• **What the task asks**
Could you reproduce the lines below from the one with "172 441 10.70" through the one with "196 311 592.60"? Keep both ends and add nothing.

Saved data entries
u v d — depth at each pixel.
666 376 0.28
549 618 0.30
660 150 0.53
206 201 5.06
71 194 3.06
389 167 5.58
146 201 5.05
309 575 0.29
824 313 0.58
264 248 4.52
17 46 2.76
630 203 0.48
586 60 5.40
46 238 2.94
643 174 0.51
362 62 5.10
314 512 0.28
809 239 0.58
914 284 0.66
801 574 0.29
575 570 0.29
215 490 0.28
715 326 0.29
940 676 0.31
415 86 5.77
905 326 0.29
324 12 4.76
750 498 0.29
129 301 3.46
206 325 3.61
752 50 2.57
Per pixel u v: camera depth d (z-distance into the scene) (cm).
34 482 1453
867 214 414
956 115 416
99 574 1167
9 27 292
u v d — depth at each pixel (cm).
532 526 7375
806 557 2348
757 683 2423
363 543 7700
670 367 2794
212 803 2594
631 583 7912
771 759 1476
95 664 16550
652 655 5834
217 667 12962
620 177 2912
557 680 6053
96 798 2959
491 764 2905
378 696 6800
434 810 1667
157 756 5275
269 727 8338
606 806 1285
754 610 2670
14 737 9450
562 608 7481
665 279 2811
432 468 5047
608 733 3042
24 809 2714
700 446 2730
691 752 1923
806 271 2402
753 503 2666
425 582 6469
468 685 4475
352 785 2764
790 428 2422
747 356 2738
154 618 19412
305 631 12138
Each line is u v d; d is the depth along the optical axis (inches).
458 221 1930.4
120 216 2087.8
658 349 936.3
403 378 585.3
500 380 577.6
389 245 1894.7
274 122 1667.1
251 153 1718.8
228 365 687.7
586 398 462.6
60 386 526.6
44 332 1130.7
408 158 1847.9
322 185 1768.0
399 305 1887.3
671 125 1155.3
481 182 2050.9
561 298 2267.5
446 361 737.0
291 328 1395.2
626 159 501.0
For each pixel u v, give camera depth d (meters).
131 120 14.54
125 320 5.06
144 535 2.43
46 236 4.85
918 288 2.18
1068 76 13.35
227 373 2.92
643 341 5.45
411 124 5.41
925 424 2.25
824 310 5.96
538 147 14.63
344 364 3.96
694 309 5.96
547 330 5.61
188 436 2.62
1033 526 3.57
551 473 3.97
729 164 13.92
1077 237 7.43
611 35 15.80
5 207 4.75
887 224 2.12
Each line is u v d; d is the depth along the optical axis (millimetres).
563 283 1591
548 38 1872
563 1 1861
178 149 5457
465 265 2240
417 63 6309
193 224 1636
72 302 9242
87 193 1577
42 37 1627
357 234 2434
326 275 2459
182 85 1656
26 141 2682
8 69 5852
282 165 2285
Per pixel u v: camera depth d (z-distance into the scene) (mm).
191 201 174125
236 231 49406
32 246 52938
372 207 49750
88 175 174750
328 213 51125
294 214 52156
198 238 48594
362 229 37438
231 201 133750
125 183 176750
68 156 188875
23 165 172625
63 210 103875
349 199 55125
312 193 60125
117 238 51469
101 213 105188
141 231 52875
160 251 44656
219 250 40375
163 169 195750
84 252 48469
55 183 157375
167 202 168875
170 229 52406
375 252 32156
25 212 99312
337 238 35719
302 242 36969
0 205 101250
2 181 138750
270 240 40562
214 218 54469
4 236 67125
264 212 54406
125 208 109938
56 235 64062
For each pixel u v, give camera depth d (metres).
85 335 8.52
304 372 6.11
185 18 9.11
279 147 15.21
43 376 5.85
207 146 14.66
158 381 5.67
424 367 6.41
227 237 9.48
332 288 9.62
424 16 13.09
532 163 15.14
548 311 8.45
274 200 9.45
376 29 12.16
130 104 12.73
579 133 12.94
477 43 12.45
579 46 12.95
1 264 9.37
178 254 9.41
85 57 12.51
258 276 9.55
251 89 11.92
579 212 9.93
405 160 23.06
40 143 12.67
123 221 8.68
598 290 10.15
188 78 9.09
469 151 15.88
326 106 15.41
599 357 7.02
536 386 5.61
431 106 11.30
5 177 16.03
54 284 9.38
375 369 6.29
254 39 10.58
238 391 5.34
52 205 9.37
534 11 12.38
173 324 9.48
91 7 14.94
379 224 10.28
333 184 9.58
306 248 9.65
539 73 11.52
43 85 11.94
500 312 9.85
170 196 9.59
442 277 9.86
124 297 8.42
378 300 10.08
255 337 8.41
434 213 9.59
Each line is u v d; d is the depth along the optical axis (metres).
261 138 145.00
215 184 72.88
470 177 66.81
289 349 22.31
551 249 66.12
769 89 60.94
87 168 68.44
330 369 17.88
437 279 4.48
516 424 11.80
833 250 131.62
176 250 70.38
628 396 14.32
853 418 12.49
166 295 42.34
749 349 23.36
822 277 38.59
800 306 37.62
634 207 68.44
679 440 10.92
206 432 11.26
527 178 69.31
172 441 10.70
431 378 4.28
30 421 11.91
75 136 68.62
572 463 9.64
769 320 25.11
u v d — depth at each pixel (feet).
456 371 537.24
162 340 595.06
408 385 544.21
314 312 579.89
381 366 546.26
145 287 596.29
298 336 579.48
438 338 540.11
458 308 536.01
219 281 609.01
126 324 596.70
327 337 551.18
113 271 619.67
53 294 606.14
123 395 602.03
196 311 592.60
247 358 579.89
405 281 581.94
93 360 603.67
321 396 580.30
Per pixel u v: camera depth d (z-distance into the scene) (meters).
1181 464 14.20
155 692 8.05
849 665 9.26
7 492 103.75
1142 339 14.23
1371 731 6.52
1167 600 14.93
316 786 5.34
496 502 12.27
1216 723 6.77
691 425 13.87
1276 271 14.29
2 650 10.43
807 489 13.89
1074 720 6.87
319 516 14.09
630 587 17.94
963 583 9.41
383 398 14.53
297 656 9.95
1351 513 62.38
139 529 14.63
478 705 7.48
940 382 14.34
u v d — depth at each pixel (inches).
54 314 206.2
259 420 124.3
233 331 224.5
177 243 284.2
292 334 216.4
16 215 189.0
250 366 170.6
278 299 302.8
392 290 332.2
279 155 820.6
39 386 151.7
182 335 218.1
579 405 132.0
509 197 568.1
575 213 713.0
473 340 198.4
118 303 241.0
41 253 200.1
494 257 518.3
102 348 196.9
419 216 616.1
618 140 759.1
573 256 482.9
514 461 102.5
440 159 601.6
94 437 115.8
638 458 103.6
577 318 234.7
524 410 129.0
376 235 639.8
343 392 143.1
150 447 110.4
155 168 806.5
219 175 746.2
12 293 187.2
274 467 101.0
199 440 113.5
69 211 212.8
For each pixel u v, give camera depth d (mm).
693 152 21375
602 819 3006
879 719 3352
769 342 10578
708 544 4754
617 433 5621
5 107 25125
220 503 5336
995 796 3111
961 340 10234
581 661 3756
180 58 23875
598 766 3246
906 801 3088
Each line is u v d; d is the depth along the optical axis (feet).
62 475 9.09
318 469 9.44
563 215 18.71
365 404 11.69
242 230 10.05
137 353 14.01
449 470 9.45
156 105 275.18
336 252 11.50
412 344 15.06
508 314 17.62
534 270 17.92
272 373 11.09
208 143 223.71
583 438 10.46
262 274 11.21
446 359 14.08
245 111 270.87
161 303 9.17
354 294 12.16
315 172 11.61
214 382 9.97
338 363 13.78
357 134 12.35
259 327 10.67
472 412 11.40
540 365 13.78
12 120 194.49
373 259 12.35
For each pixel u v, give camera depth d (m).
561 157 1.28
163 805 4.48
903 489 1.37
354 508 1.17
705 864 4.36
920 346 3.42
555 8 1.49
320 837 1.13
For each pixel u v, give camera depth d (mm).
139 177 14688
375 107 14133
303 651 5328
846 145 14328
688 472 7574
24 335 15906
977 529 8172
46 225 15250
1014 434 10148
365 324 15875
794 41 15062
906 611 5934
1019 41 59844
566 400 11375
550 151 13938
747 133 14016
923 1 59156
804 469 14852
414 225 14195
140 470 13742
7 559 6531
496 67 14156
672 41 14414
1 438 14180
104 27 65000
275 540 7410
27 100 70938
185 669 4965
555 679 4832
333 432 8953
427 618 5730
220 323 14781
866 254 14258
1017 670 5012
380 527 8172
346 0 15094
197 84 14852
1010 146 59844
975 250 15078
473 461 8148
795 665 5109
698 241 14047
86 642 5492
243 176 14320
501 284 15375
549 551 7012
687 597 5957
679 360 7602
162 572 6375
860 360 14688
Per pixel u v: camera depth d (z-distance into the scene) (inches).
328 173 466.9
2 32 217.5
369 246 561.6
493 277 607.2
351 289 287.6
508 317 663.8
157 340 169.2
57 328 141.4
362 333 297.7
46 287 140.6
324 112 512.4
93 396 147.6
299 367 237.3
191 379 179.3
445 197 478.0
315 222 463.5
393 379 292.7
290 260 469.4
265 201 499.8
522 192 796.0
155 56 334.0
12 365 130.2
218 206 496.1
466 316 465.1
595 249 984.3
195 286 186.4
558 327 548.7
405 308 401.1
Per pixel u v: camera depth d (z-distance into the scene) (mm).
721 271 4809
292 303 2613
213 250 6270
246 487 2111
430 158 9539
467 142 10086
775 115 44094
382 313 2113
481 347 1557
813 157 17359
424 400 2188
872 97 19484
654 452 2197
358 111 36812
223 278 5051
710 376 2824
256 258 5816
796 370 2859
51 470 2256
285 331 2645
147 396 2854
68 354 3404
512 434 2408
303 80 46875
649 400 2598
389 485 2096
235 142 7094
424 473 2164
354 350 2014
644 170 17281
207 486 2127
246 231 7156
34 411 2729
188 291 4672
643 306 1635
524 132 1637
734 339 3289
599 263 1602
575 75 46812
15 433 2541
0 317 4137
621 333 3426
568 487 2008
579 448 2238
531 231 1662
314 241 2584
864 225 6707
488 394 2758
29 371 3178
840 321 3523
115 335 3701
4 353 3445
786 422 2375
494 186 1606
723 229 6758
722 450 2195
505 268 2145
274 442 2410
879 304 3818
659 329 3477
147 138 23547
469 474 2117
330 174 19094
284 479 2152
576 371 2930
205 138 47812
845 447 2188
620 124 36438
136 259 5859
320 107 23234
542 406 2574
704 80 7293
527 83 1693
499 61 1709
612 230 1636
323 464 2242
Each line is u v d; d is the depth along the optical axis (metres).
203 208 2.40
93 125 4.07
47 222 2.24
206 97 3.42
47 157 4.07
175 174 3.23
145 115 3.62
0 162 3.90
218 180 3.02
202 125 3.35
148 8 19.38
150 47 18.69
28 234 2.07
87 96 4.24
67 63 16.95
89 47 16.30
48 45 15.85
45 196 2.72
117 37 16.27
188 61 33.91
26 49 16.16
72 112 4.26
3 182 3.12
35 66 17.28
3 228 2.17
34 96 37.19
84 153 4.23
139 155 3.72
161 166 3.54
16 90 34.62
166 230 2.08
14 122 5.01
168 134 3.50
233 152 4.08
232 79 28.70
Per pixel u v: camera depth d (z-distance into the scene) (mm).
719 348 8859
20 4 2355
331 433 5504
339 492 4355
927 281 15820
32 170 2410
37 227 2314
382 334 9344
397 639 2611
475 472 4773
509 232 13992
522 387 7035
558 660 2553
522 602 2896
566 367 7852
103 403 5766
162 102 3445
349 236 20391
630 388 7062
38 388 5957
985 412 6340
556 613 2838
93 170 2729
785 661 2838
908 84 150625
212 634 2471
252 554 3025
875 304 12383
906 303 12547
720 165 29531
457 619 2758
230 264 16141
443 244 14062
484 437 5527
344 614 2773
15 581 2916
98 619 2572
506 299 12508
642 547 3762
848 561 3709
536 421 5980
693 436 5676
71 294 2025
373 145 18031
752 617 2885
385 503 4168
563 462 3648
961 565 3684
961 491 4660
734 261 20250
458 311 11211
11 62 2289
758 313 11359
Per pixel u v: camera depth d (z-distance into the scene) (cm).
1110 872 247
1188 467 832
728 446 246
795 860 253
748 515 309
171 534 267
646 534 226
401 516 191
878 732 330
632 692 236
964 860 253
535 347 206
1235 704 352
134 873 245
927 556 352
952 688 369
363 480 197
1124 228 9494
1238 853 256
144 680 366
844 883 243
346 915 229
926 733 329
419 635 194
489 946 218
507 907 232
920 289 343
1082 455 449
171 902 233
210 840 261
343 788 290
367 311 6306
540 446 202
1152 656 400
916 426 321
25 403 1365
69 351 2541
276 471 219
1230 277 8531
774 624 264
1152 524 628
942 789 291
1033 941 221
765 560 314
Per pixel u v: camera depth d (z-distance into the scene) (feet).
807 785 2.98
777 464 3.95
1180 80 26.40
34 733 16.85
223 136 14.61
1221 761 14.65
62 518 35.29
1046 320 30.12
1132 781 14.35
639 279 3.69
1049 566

• **Problem solution**
172 441 10.70
431 378 4.28
30 421 11.91
75 136 68.62
572 463 9.64
769 320 25.11
u v d — depth at each pixel (feet).
456 371 537.24
162 340 595.06
408 385 544.21
314 312 579.89
381 366 546.26
145 287 596.29
298 336 579.48
438 338 540.11
458 308 536.01
219 281 609.01
126 324 596.70
327 337 551.18
113 271 619.67
53 294 606.14
123 395 602.03
196 311 592.60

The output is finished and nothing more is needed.